Personal information collected in connection with the Competition will be processed in accordance with Virtual Routes’ Privacy Policy. Participants agree to the collection, processing, and storage of their personal data for the purposes of the Competition.

Liability and Indemnity

Virtual Routes, MSC, and the Sponsor will not be liable for any damages arising from participation in the Competition, except where prohibited by law.

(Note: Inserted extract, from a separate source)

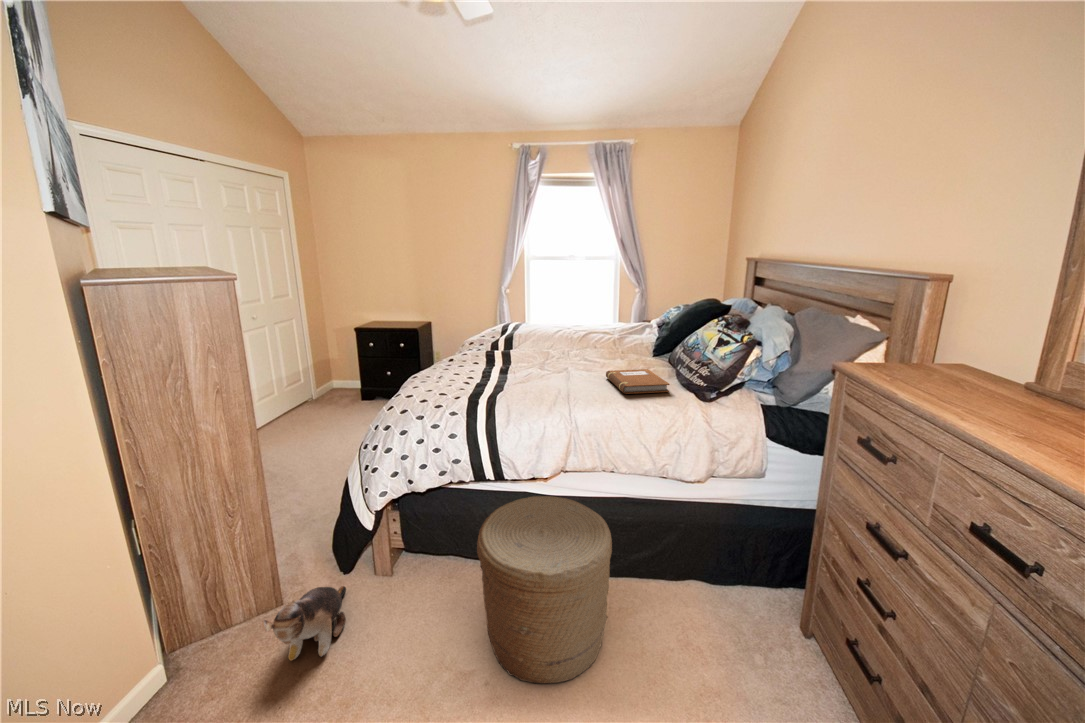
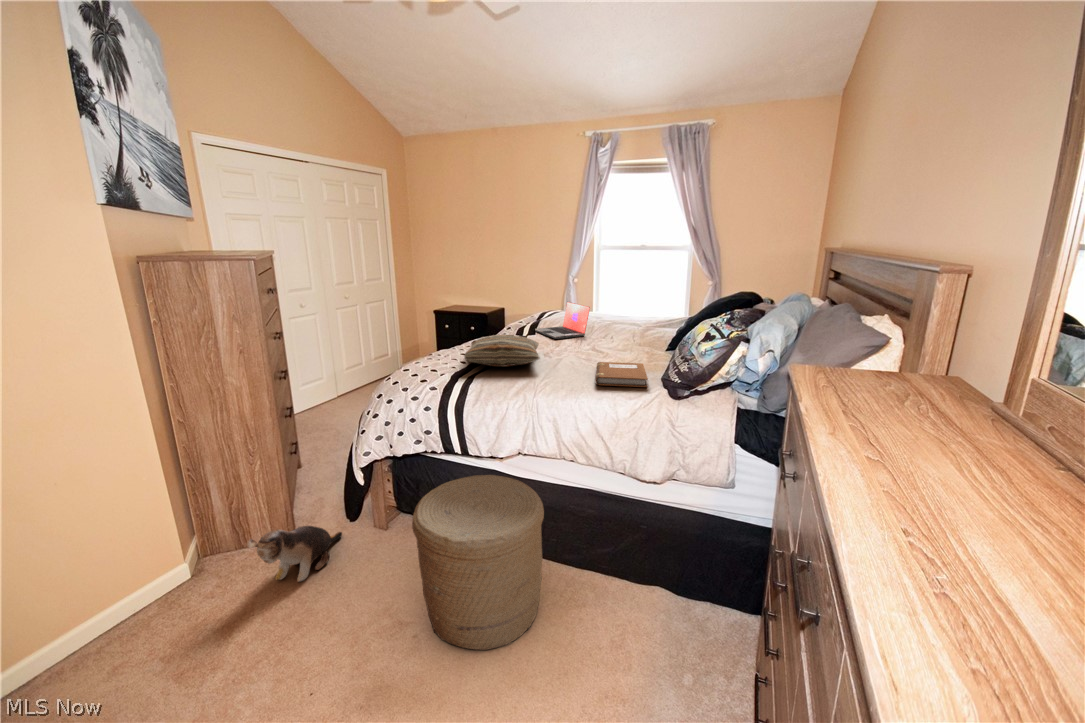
laptop: none [505,312,563,349] -> present [535,302,590,339]
pillow: none [467,350,555,383] -> present [464,335,539,367]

Participants agree to indemnify Virtual Routes, MSC, and the Sponsor against any claims, damages, or losses resulting from a breach of these T&Cs.

General Conditions

Virtual Routes reserves the right to cancel, suspend, or modify the Competition or these T&Cs if fraud, technical failures, or any other factor beyond Virtual Routes’ reasonable control impairs the integrity or proper functioning of the Competition, as determined by Virtual Routes in its sole discretion.

Any attempt by any person to deliberately undermine the legitimate operation of the Competition may be a violation of criminal and civil law, and, should such an attempt be made, Virtual Routes reserves the right to seek damages from any such person to the fullest extent permitted by law.

Governing Law

These Terms and Conditions are governed by the laws of the United Kingdom, without regard to its conflict of law principles. Any dispute arising out of or in connection with these Terms and Conditions, including any question regarding its existence, validity, or termination, shall be referred to and finally resolved by the courts of the United Kingdom. The participants agree to submit to the exclusive jurisdiction of the courts located in the United Kingdom for the resolution of all disputes arising from or related to these Terms and Conditions or the Competition.